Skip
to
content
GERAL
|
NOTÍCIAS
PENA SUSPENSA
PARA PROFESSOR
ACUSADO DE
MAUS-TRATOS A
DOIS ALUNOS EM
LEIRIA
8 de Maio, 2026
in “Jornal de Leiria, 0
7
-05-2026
##############################
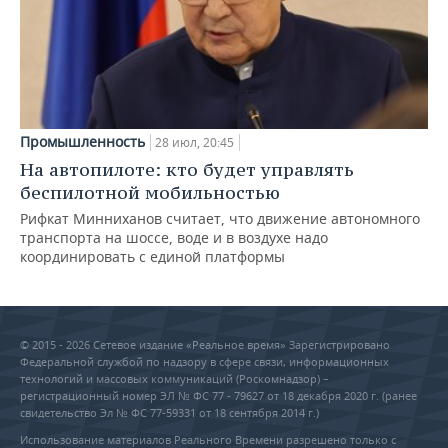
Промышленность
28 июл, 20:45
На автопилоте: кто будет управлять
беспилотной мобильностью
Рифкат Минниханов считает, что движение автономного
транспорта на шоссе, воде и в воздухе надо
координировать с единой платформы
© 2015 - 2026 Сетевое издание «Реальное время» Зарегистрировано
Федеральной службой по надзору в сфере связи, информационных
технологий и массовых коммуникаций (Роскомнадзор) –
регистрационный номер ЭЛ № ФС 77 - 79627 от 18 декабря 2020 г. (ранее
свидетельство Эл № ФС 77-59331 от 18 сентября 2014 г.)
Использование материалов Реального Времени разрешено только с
##############################
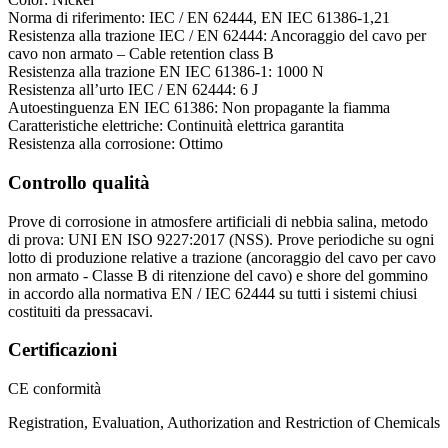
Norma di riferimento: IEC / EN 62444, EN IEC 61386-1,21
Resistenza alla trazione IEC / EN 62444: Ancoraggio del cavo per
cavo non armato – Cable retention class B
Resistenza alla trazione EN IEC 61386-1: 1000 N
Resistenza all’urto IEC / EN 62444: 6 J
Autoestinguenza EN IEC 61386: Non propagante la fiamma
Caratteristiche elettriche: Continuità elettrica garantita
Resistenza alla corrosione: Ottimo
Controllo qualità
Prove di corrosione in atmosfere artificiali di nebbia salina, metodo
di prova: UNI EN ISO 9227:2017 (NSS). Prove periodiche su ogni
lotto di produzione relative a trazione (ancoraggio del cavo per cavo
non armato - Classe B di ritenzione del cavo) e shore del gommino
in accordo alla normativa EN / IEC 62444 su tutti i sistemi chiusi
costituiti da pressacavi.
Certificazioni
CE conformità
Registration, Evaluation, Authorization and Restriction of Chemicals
##############################
• **WHAT IS EXPECTED**
Lay out everything from the line containing "Промышленность" down to the line containing "свидетельство Эл №", both included, as a Markdown table. Use the columns Row and Line, number each line, and leave out any blank lines.

• **SOLUTION FOR THIS EXERCISE**
| Row | Line |
|---|---|
| 1 | Промышленность |
| 2 | 28 июл, 20:45 |
| 3 | На автопилоте: кто будет управлять |
| 4 | беспилотной мобильностью |
| 5 | Рифкат Минниханов считает, что движение автономного |
| 6 | транспорта на шоссе, воде и в воздухе надо |
| 7 | координировать с единой платформы |
| 8 | © 2015 - 2026 Сетевое издание «Реальное время» Зарегистрировано |
| 9 | Федеральной службой по надзору в сфере связи, информационных |
| 10 | технологий и массовых коммуникаций (Роскомнадзор) – |
| 11 | регистрационный номер ЭЛ № ФС 77 - 79627 от 18 декабря 2020 г. (ранее |
| 12 | свидетельство Эл № ФС 77-59331 от 18 сентября 2014 г.) |